** READING TEXT follows **

Denis Bećirović (born 28 November 1975) is a Bosnian politician, professor and historian who is the 8th and current Bosniak member of the Presidency of Bosnia and Herzegovina. Previously, he was a member of the national House of Peoples from 2019 to 2022. He is the current vice-president of the Social Democratic Party.

Born in Tuzla, Bećirović graduated from the city's University in 1998. He enrolled in postgraduate studies at the Faculty of Philosophy at the University of Sarajevo in 2000. Prior to his political engagement, Bećirović was a history teacher at a primary school in Tuzla. From 1998 to 2002, he worked at the Secondary School of Economics in his hometown.

Bećirović has been a member of the Social Democratic Party since 1993. In 1998, he became a member of the Federal Parliament. Two years later, he entered the Tuzla Cantonal Assembly and was appointed member of the Federal House of Peoples. At the 2006 general election, Bećirović was elected to the national House of Representatives. At the 2018 general election, he ran for a seat in the Presidency of Bosnia and Herzegovina as a Bosniak member, but was not elected. Following the general election, he became a member of the national House of Peoples.

At the 2022 general election, Bećirović ran once again for a seat in the Presidency as a Bosniak member and was elected, defeating former Presidency member Bakir Izetbegović. Bećirović was sworn in as Presidency member on 16 November 2022.

Education
Bećirović graduated in 1998 from the Faculty of Philosophy at the University of Tuzla. He enrolled in postgraduate studies at the Faculty of Humanities at the University of Sarajevo in 2000. He defended his master's thesis in 2004, and his doctorate in 2010 at the Faculty of Philosophy in Sarajevo.

** End of READING TEXT **

WRITTEN TASK A →
According to the biography, on what date was Bećirović sworn in as Presidency member?

** DATA FOR PROCESSING follows **

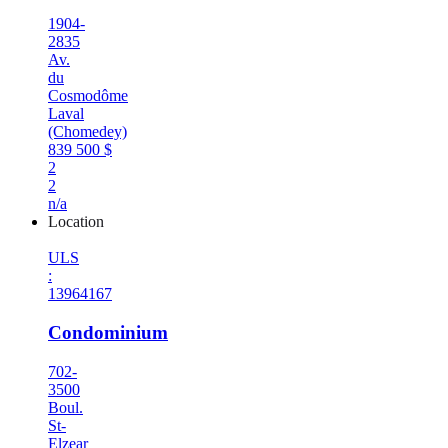
1904-
2835
Av.
du
Cosmodôme
Laval
(Chomedey)
839 500 $
2
2
n/a
Location
ULS
:
13964167
Condominium
702-
3500
Boul.
St-
Elzear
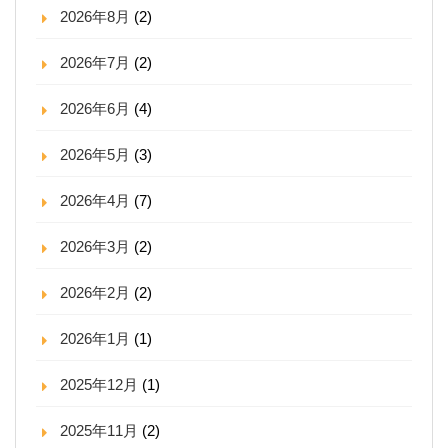
2026年8月
(2)
2026年7月
(2)
2026年6月
(4)
2026年5月
(3)
2026年4月
(7)
2026年3月
(2)
2026年2月
(2)
2026年1月
(1)
2025年12月
(1)
2025年11月
(2)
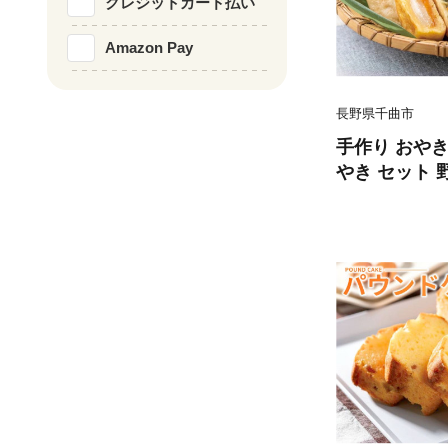
クレジットカード払い
Amazon Pay
長野県千曲市
手作り おやき 
やき セット 
菜ミックス 季
土料理 伝統の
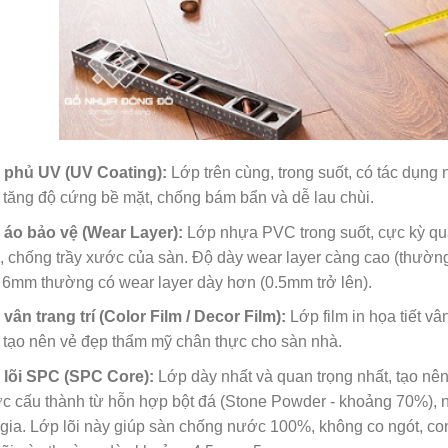
 phủ UV (UV Coating):
Lớp trên cùng, trong suốt, có tác dụng
 tăng độ cứng bề mặt, chống bám bẩn và dễ lau chùi.
 áo bảo vệ (Wear Layer):
Lớp nhựa PVC trong suốt, cực kỳ qua
 chống trầy xước của sàn. Độ dày wear layer càng cao (thườn
6mm thường có wear layer dày hơn (0.5mm trở lên).
vân trang trí (Color Film / Decor Film):
Lớp film in họa tiết vâ
 tạo nên vẻ đẹp thẩm mỹ chân thực cho sàn nhà.
 lõi SPC (SPC Core):
Lớp dày nhất và quan trọng nhất, tạo nê
c cấu thành từ hỗn hợp bột đá (Stone Powder - khoảng 70%),
gia. Lớp lõi này giúp sàn chống nước 100%, không co ngót, con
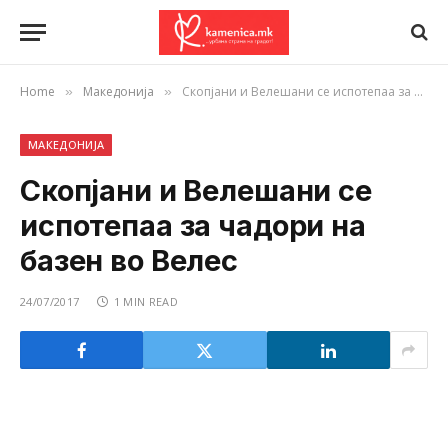
Home
Македонија
Скопјани и Велешани се испотепаа за чадори на базен во Велес
»
»
МАКЕДОНИЈА
Скопјани и Велешани се
испотепаа за чадори на
базен во Велес
24/07/2017
1 MIN READ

** End of DATA FOR PROCESSING **

WRITTEN TASK B →
How many lines in the entries contain the word "чадори"? Reply with the number only.

RESPONSE AREA A →
16 November 2022

RESPONSE AREA B →
2